Provided material:
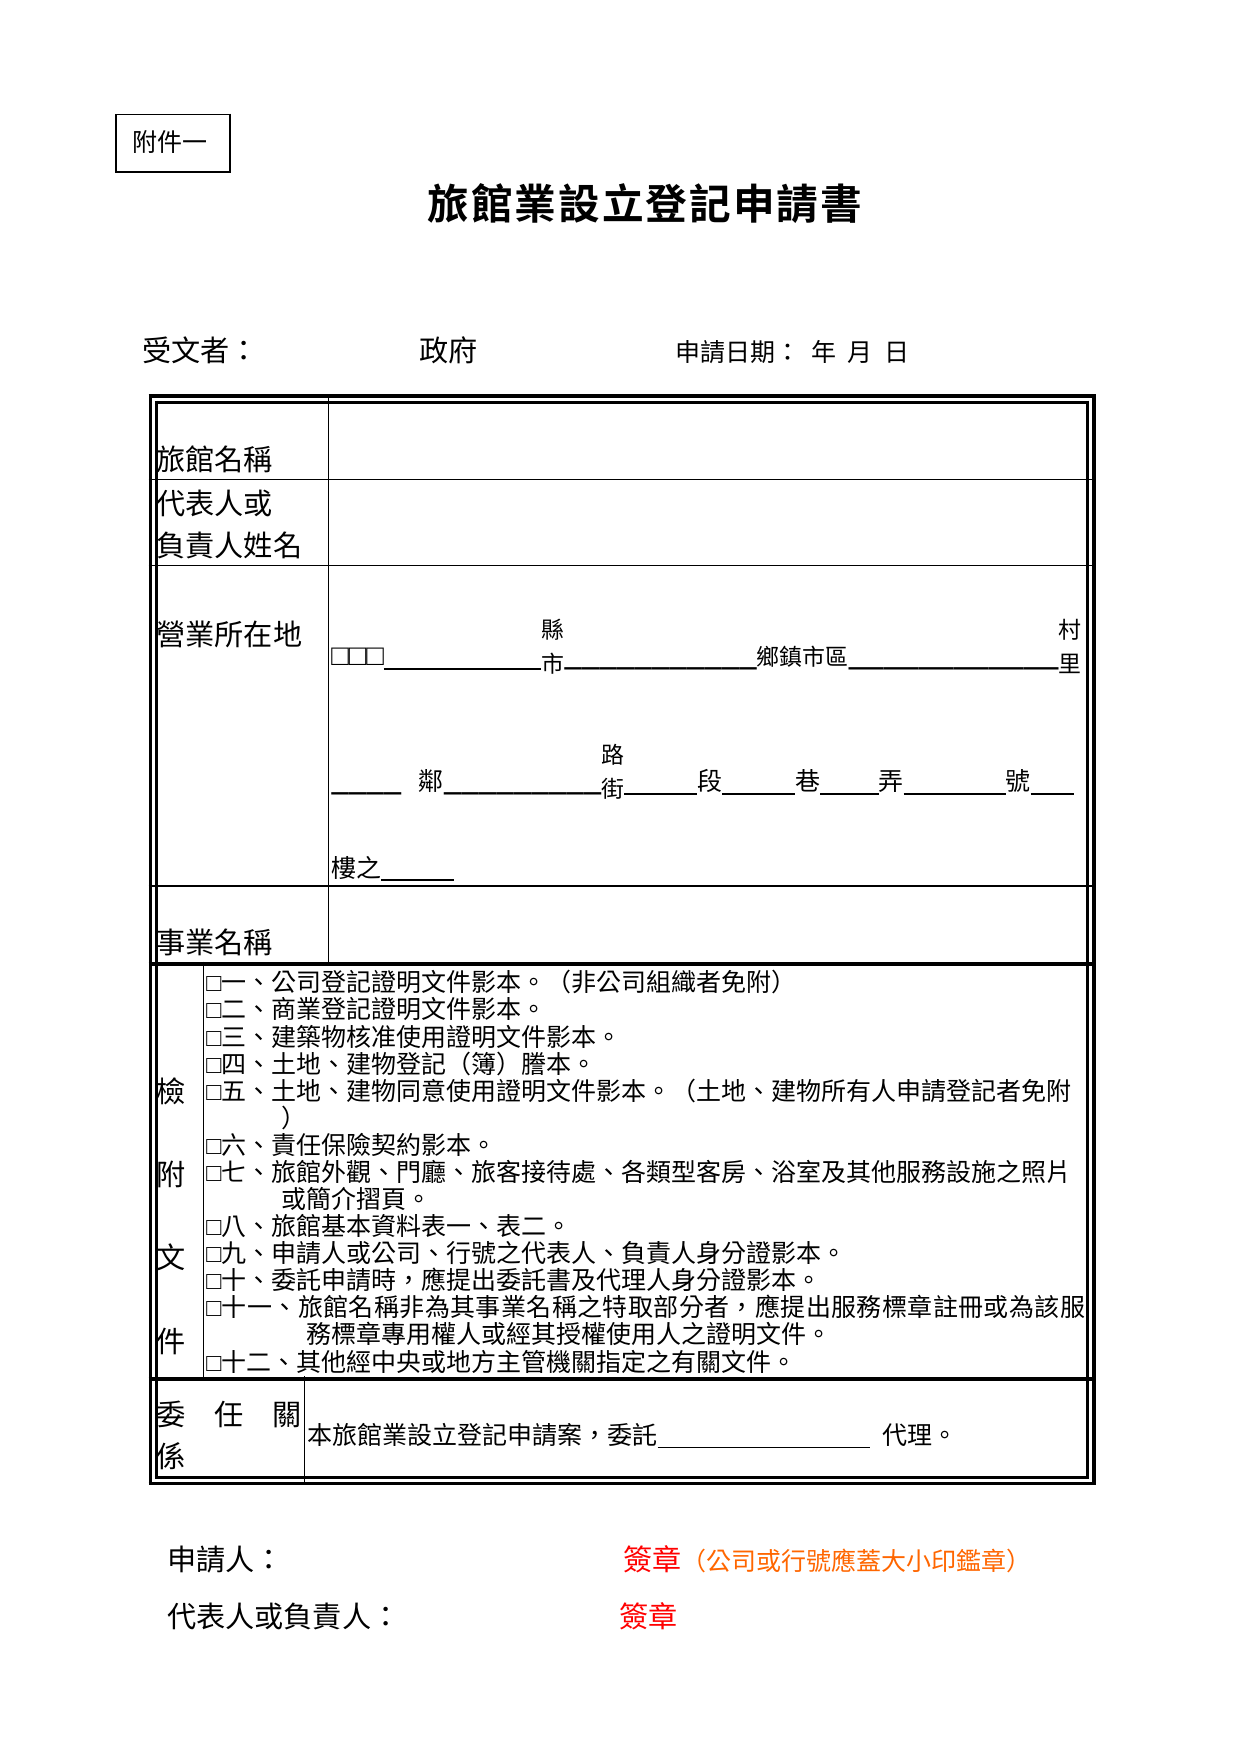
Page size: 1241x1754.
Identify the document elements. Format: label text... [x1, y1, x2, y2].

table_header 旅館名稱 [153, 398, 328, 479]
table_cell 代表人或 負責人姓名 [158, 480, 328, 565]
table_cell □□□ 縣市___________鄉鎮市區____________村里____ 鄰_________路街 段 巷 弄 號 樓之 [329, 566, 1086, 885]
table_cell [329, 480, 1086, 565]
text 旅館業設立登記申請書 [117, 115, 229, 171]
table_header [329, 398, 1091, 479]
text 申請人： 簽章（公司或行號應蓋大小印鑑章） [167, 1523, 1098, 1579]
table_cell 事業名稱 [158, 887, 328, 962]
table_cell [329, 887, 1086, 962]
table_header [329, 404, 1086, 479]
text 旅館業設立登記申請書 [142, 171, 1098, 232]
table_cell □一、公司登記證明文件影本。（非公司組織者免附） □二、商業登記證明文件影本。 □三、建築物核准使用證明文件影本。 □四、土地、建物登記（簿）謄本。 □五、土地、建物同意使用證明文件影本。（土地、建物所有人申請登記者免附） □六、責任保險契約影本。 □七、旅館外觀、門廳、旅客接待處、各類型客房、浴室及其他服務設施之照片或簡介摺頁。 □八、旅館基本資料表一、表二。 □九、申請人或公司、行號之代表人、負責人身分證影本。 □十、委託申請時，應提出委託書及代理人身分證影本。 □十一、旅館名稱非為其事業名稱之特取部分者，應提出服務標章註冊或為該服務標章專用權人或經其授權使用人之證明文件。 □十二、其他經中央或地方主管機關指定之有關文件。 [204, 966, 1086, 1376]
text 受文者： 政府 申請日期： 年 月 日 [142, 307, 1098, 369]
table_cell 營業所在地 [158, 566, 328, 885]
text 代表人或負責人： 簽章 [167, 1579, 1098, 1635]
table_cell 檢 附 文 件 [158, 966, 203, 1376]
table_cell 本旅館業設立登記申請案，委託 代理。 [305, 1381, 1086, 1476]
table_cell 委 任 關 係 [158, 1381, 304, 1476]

Given problem: Rewrite every line of the items above, replacing "旅館" with "民宿" wherever it occurs and changing nothing else. Omit the pictures.

Exercise output:
Page size: 1241x1754.
Identify the document elements. Format: label text... [x1, y1, x2, y2].

table_header 民宿名稱 [153, 398, 328, 479]
table_cell 代表人或 負責人姓名 [158, 480, 328, 565]
table_cell □□□ 縣市___________鄉鎮市區____________村里____ 鄰_________路街 段 巷 弄 號 樓之 [329, 566, 1086, 885]
table_cell [329, 480, 1086, 565]
text 民宿業設立登記申請書 [117, 115, 229, 171]
table_header [329, 398, 1091, 479]
text 申請人： 簽章（公司或行號應蓋大小印鑑章） [167, 1523, 1098, 1579]
table_cell 事業名稱 [158, 887, 328, 962]
table_cell [329, 887, 1086, 962]
table_header [329, 404, 1086, 479]
text 民宿業設立登記申請書 [142, 171, 1098, 232]
table_cell □一、公司登記證明文件影本。（非公司組織者免附） □二、商業登記證明文件影本。 □三、建築物核准使用證明文件影本。 □四、土地、建物登記（簿）謄本。 □五、土地、建物同意使用證明文件影本。（土地、建物所有人申請登記者免附） □六、責任保險契約影本。 □七、民宿外觀、門廳、旅客接待處、各類型客房、浴室及其他服務設施之照片或簡介摺頁。 □八、民宿基本資料表一、表二。 □九、申請人或公司、行號之代表人、負責人身分證影本。 □十、委託申請時，應提出委託書及代理人身分證影本。 □十一、民宿名稱非為其事業名稱之特取部分者，應提出服務標章註冊或為該服務標章專用權人或經其授權使用人之證明文件。 □十二、其他經中央或地方主管機關指定之有關文件。 [204, 966, 1086, 1376]
text 受文者： 政府 申請日期： 年 月 日 [142, 307, 1098, 369]
table_cell 營業所在地 [158, 566, 328, 885]
text 代表人或負責人： 簽章 [167, 1579, 1098, 1635]
table_cell 檢 附 文 件 [158, 966, 203, 1376]
table_cell 本民宿業設立登記申請案，委託 代理。 [305, 1381, 1086, 1476]
table_cell 委 任 關 係 [158, 1381, 304, 1476]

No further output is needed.